OKLAHOMA CITY, Okla. — Claire Jenkins never doubted herself.
Despite being in an 0-for-19 slump from the SEC Tournament all the way through two postseason tournaments, the Alabama shortstop still had faith she could hit and deliver for her team.
She did that and then some on softball’s biggest stage.
Jenkins broke out of her slump with a second-inning single against No. 1 Oklahoma on Thursday in the first round of the College World Series. Later, when the Tide needed a boost, Jenkins gave it to them with a solo home run off Sooner ace Giselle Juarez in the fifth inning to tie the game 2-2.
In the end Alabama fell 3-2 and faces Florida on Saturday in an elimination game. For Jenkins, Thursday’s breakout game was something she always knew she had in her.

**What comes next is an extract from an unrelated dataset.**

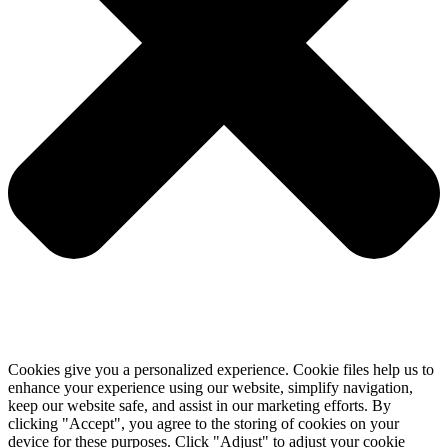
Cookies give you a personalized experience. Cookie files help us to
enhance your experience using our website, simplify navigation,
keep our website safe, and assist in our marketing efforts. By
clicking "Accept", you agree to the storing of cookies on your
device for these purposes. Click "Adjust" to adjust your cookie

“I thought about my mindset because I know I can do it,” she said. “I was just focusing back on what got me here in the first place and making sure my mind is in the right spot. After the first hit I was kind of like “OK, you’re ready, you got the first hit, let’s keep rolling.”
Jenkins led off the third inning with a single to left field and later scored Alabama’s first run to tie the game 1-1.
She came up to the plate in the fifth with Alabama trailing again. She belted an 0-2 pitch to left-centerfield to tie the game again.
“It was a change-up. I sat on it really deep,” she said. “I knew it was pretty high in the sky. I just hoped that it would make it out.”
It was Jenkins’ first home run since she belted two against South Carolina on April 5.
“It’s been a while,” Alabama coach Patrick Murphy said. “She’s been stuck on 12 for two months. You could just see the weight off her shoulders.”
Facing elimination, on Saturday against Florida, Murphy said the Crimson Tide needs to show the type of determination Jenkins showed at the plate Thursday against one of the top pitchers in the country.
“Just resiliency,” Murphy said. “I mean, everybody knows that she was going through a slump here. … Its very similar to us all year long: grit, resiliency. That’s what you have to have right now, a very short-term memory.”